* What you need to do *
Write out each record in full and exactly as given. Skip any pictures.

[Records from a dataset]
**********
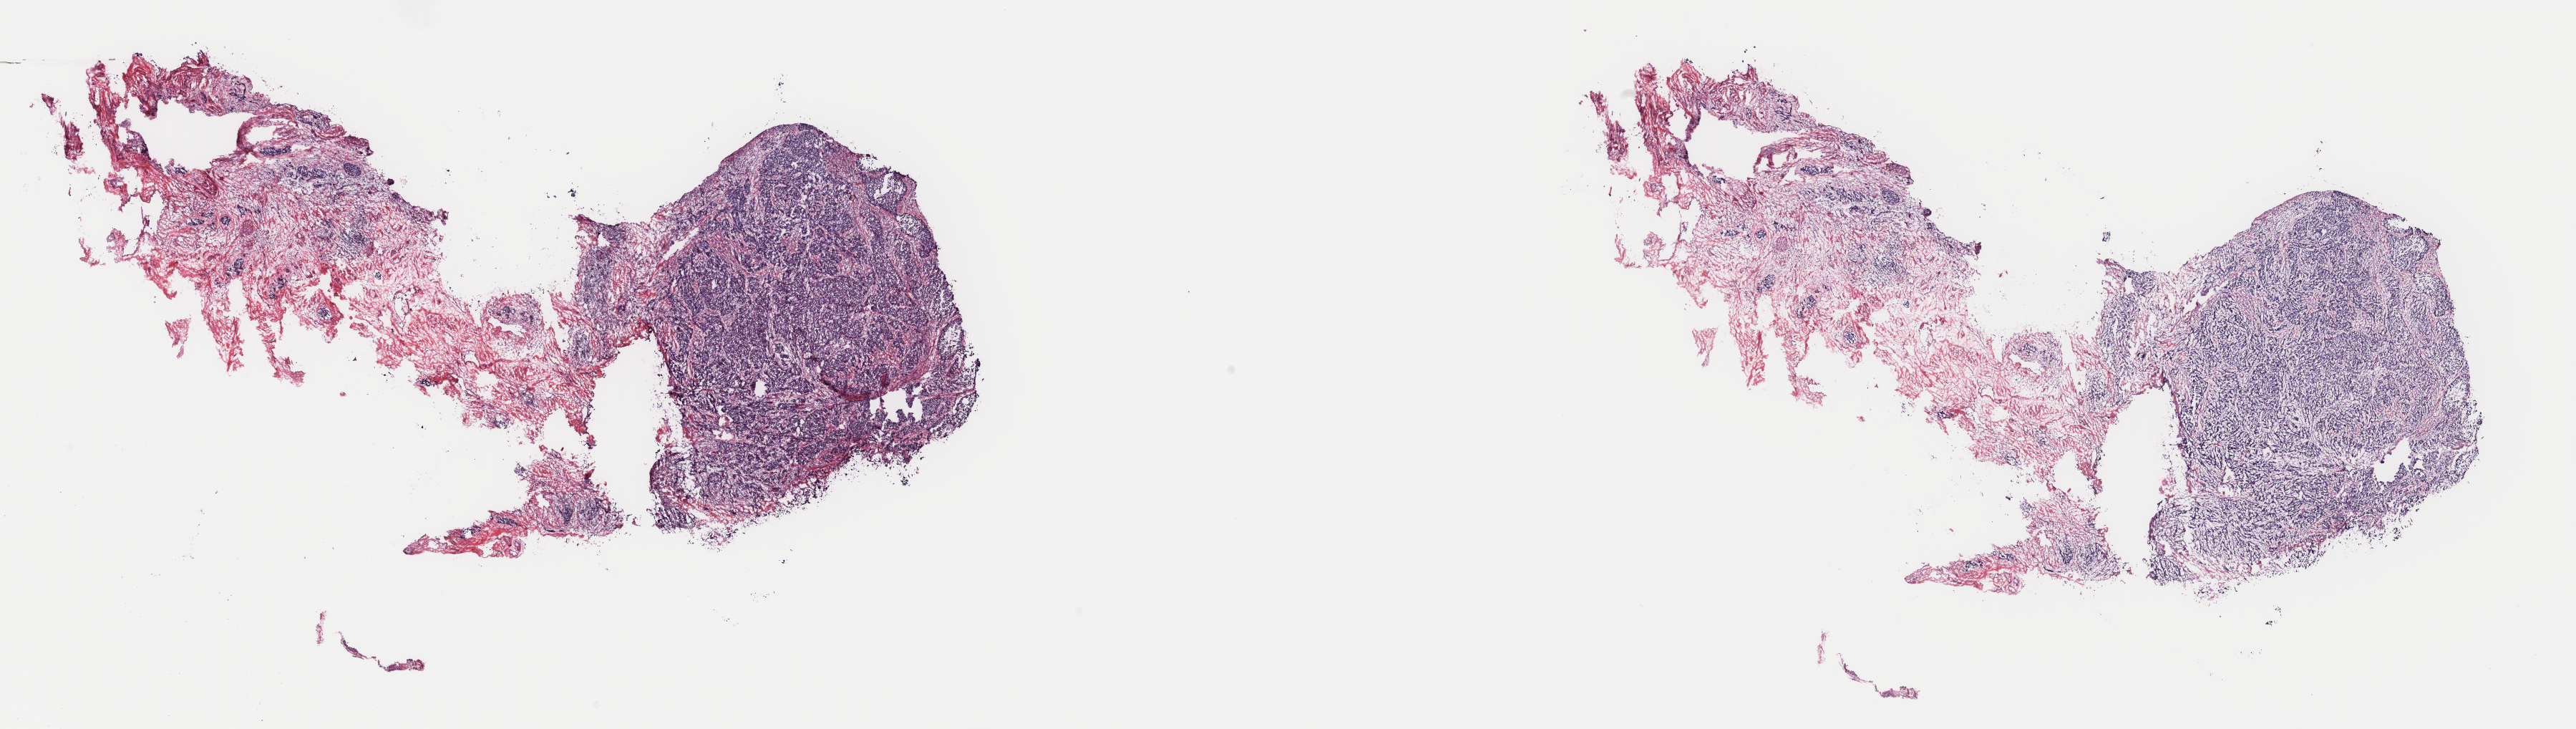
Digitized H&E tissue section (whole slide) — shown as a low-resolution overview of the whole scanned area (about 28.6 x 8.1 mm). Frozen section from the top of the tissue portion. Primary tumour sample from the cervix. Female patient; age at initial diagnosis 53 years. Histologic grade: G3 (poorly differentiated). Pathologist review of this section (percent, as recorded): tumour cells 65%, tumour nuclei 65%, normal cells 10%, stromal cells 20%, necrosis 5%. Inflammatory infiltration, as recorded: lymphocyte infiltration 4%, monocyte infiltration 1%, neutrophil infiltration 2%.
FIGO stage: II. Diagnosis: Adenocarcinoma, endocervical type (cervix uteri). Lymph nodes positive (case pathology): 0 of 2 examined.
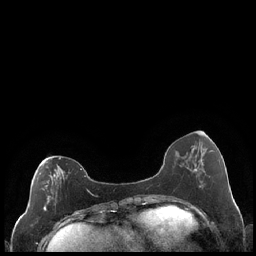
Breast MRI (dynamic contrast-enhanced), one axial slice. Dynamic contrast-enhanced series, time point 2 of 7 at this slice position (early post-contrast). 1.5 T. TE 1.9 ms, TR 4.2 ms. 256 × 256 image matrix, field of view 320 × 320 mm. Female patient.
Outlined on this slice (semi-automatically segmented with operator editing):
- enhancing-tissue mask used for the functional tumour volume (all voxels passing the contrast-enhancement thresholds inside the analysis volume; usually the tumour): bounding box [x1, y1, x2, y2] px = [43, 158, 89, 211]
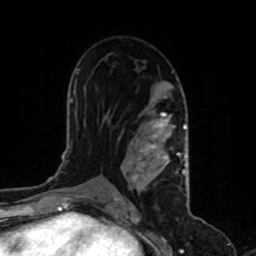
Breast MRI, one axial slice; slice 54 of 80 in the series (ordered by position); cropped to one breast; dynamic contrast-enhanced series, time point 2 of 8 at this slice position (early post-contrast); 1.5 T; TE 4.2 ms, TR 7 ms; 2 mm slice thickness; 256 × 256 image matrix, field of view 170 × 170 mm. Female patient.
Structures marked on this image (semi-automatic segmentation, software-assisted and operator-edited):
- enhancing-tissue mask used for the functional tumour volume (all voxels passing the contrast-enhancement thresholds inside the analysis volume; usually the tumour): bounding box <113,82,187,200> (left, top, right, bottom; pixels)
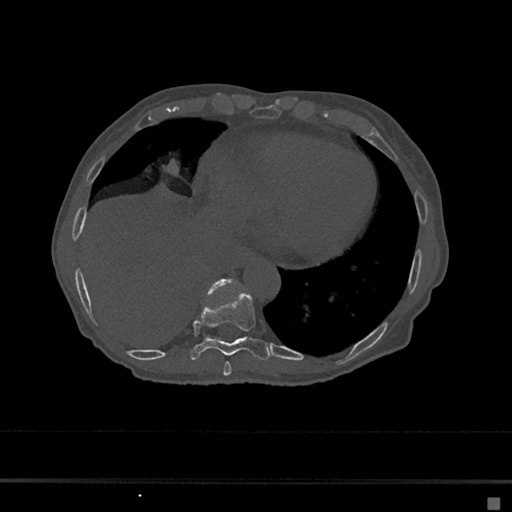
CT including the spine, one axial slice. Slice 270 of 797 in the series (ordered by position). 120 kVp. Bone window (W 1800 / L 400 HU). 0.5 mm slice thickness. 512 × 512 image matrix, field of view 360 × 360 mm. Patient: female, 68 years. From the clinical record (not read from this slice): primary cancer: renal.
Annotated regions visible in this slice (semi-automatic segmentation, software-assisted and operator-edited):
- T10 vertebra: bounding box <207,280,231,295> (left, top, right, bottom; pixels)
- T8 vertebra: <223,362,232,377>
- T9 vertebra: <189,290,272,361>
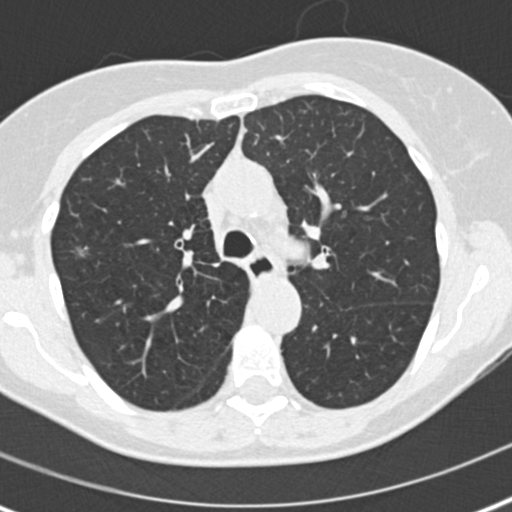
Chest CT (low-dose screening protocol), one axial image; second annual screen; lung window (W 1500 / L -600 HU); 2 mm slice thickness; slice 64 of 186 in the series; 512 × 512 image matrix, field of view 290 × 290 mm. Female, age 60 years at enrolment. Current smoker at enrolment.
• Expert reader's lesion annotation, bounding box (x1, y1, x2, y2) in pixels: (60, 231, 102, 272).
• Reader record for this screening exam (exam-level; its link to the box is not recorded): non-calcified nodule or mass ≥4 mm, right upper lobe, 8 × 6 mm, spiculated (stellate) margins, soft tissue attenuation, pre-existing on the prior screen: no.
• Participant outcome: lung cancer diagnosed 511 days after this screen (after the third annual screen) — bronchiolo-alveolar adenocarcinoma, NOS, right upper lobe, well differentiated (G1), stage IA (AJCC 6th edition), 11 mm at pathology.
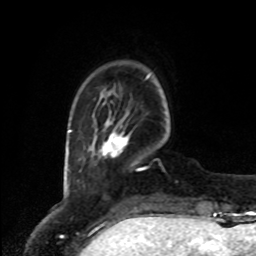
Breast MRI, one axial slice. Position 15 of 80 along the scan axis. Cropped to one breast. Dynamic contrast-enhanced series, time point 2 of 8 at this slice position (early post-contrast). 1.5 T. TE 4.2 ms, TR 7 ms. 2 mm slice thickness. 256 × 256 image matrix, field of view 175 × 175 mm. Female patient.
Structures marked on this image (semi-automatic segmentation, software-assisted and operator-edited):
- enhancing-tissue mask used for the functional tumour volume (all voxels passing the contrast-enhancement thresholds inside the analysis volume; usually the tumour): bounding box <91,117,129,158> (left, top, right, bottom; pixels)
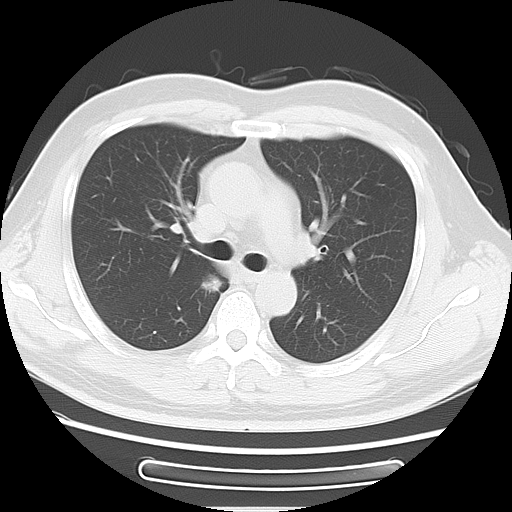
Chest CT, one axial slice. Reconstruction kernel LUNG. 120 kVp. Lung window (W 1500 / L -600 HU). 5 mm slice thickness. 512 × 512 image matrix, field of view 350 × 350 mm. Patient: male, 49 years. Case-level facts recorded for this patient, not image findings: clinical TNM (as recorded): T1b N0 M0.
Structures marked on this image (rectangle marked by the reading radiologist):
- lung tumour (recorded histology: adenocarcinoma): box from (x=199, y=270) to (x=225, y=298) px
**********
* Exercise output *
Digitized H&E tissue section (whole slide) — shown as a low-resolution overview of the whole scanned area (about 28.6 x 8.1 mm). Frozen section from the top of the tissue portion. Primary tumour sample from the cervix. Female patient; age at initial diagnosis 53 years. Histologic grade: G3 (poorly differentiated). Pathologist review of this section (percent, as recorded): tumour cells 65%, tumour nuclei 65%, normal cells 10%, stromal cells 20%, necrosis 5%. Inflammatory infiltration, as recorded: lymphocyte infiltration 4%, monocyte infiltration 1%, neutrophil infiltration 2%.
FIGO stage: II. Diagnosis: Adenocarcinoma, endocervical type (cervix uteri). Lymph nodes positive (case pathology): 0 of 2 examined.
Breast MRI (dynamic contrast-enhanced), one axial slice. Dynamic contrast-enhanced series, time point 2 of 7 at this slice position (early post-contrast). 1.5 T. TE 1.9 ms, TR 4.2 ms. 256 × 256 image matrix, field of view 320 × 320 mm. Female patient.
Outlined on this slice (semi-automatically segmented with operator editing):
- enhancing-tissue mask used for the functional tumour volume (all voxels passing the contrast-enhancement thresholds inside the analysis volume; usually the tumour): bounding box [x1, y1, x2, y2] px = [43, 158, 89, 211]
Breast MRI, one axial slice; slice 54 of 80 in the series (ordered by position); cropped to one breast; dynamic contrast-enhanced series, time point 2 of 8 at this slice position (early post-contrast); 1.5 T; TE 4.2 ms, TR 7 ms; 2 mm slice thickness; 256 × 256 image matrix, field of view 170 × 170 mm. Female patient.
Structures marked on this image (semi-automatic segmentation, software-assisted and operator-edited):
- enhancing-tissue mask used for the functional tumour volume (all voxels passing the contrast-enhancement thresholds inside the analysis volume; usually the tumour): bounding box <113,82,187,200> (left, top, right, bottom; pixels)
CT including the spine, one axial slice. Slice 270 of 797 in the series (ordered by position). 120 kVp. Bone window (W 1800 / L 400 HU). 0.5 mm slice thickness. 512 × 512 image matrix, field of view 360 × 360 mm. Patient: female, 68 years. From the clinical record (not read from this slice): primary cancer: renal.
Annotated regions visible in this slice (semi-automatic segmentation, software-assisted and operator-edited):
- T10 vertebra: bounding box <207,280,231,295> (left, top, right, bottom; pixels)
- T8 vertebra: <223,362,232,377>
- T9 vertebra: <189,290,272,361>
Chest CT (low-dose screening protocol), one axial image; second annual screen; lung window (W 1500 / L -600 HU); 2 mm slice thickness; slice 64 of 186 in the series; 512 × 512 image matrix, field of view 290 × 290 mm. Female, age 60 years at enrolment. Current smoker at enrolment.
• Expert reader's lesion annotation, bounding box (x1, y1, x2, y2) in pixels: (60, 231, 102, 272).
• Reader record for this screening exam (exam-level; its link to the box is not recorded): non-calcified nodule or mass ≥4 mm, right upper lobe, 8 × 6 mm, spiculated (stellate) margins, soft tissue attenuation, pre-existing on the prior screen: no.
• Participant outcome: lung cancer diagnosed 511 days after this screen (after the third annual screen) — bronchiolo-alveolar adenocarcinoma, NOS, right upper lobe, well differentiated (G1), stage IA (AJCC 6th edition), 11 mm at pathology.
Breast MRI, one axial slice. Position 15 of 80 along the scan axis. Cropped to one breast. Dynamic contrast-enhanced series, time point 2 of 8 at this slice position (early post-contrast). 1.5 T. TE 4.2 ms, TR 7 ms. 2 mm slice thickness. 256 × 256 image matrix, field of view 175 × 175 mm. Female patient.
Structures marked on this image (semi-automatic segmentation, software-assisted and operator-edited):
- enhancing-tissue mask used for the functional tumour volume (all voxels passing the contrast-enhancement thresholds inside the analysis volume; usually the tumour): bounding box <91,117,129,158> (left, top, right, bottom; pixels)
Chest CT, one axial slice. Reconstruction kernel LUNG. 120 kVp. Lung window (W 1500 / L -600 HU). 5 mm slice thickness. 512 × 512 image matrix, field of view 350 × 350 mm. Patient: male, 49 years. Case-level facts recorded for this patient, not image findings: clinical TNM (as recorded): T1b N0 M0.
Structures marked on this image (rectangle marked by the reading radiologist):
- lung tumour (recorded histology: adenocarcinoma): box from (x=199, y=270) to (x=225, y=298) px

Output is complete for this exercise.